*** 課題文 ***

区分装置は、電車線を電気的に分ける場所です。き電区分所の前後や、変電所の境目に設けます。
問題文の手がかりは3つあります。
| 問題文の言葉 | 意味すること |
|---|---|
| 直流・交流区間ともに広く採用 | 方式を選ばない一般的な形式 |
| パンタグラフ通過中に電流が中断せず | デッドセクションが外れる |
| 高速運転に適するので主に駅間に設ける | エアセクションに決まる |
エアセクションは、2本のトロリ線を平行に並べて、間を空気で絶縁する方式です。区間の中央付近では2本が並んでいます。
パンタグラフが通ると、片方に触れたまま、もう片方にも触れる状態を経て乗り移ります。この間ずっとどちらかにつながっているので、電流が途切れません。
絶縁物が入っていないので、パンタグラフが硬い部分にぶつかることもありません。だから高速運転に向きます。
ほかの3つを見ておきます。
選択肢2のBTセクションは、吸上変圧器を使った交流き電方式(BTき電方式)で、吸上変圧器ごとに設ける区分です。交流区間の一部でしか使いませんので、「直流・交流区間ともに広く採用」に当たりません。

***

作業指示: 上の課題文の表で「問題文の言葉」として挙げられているものをすべて書き出してください。

*** 提示資料 ***

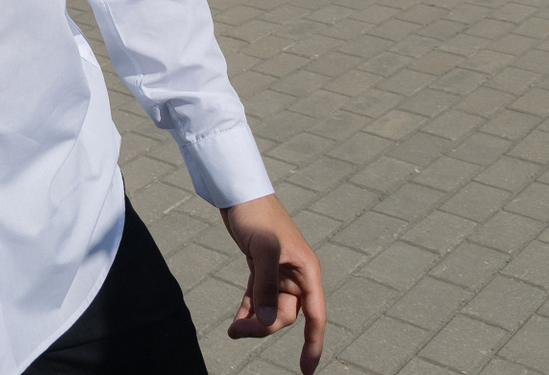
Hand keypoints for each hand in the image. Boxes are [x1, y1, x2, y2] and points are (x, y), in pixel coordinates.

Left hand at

***

解答:
・直流・交流区間ともに広く採用
・パンタグラフ通過中に電流が中断せず
・高速運転に適するので主に駅間に設ける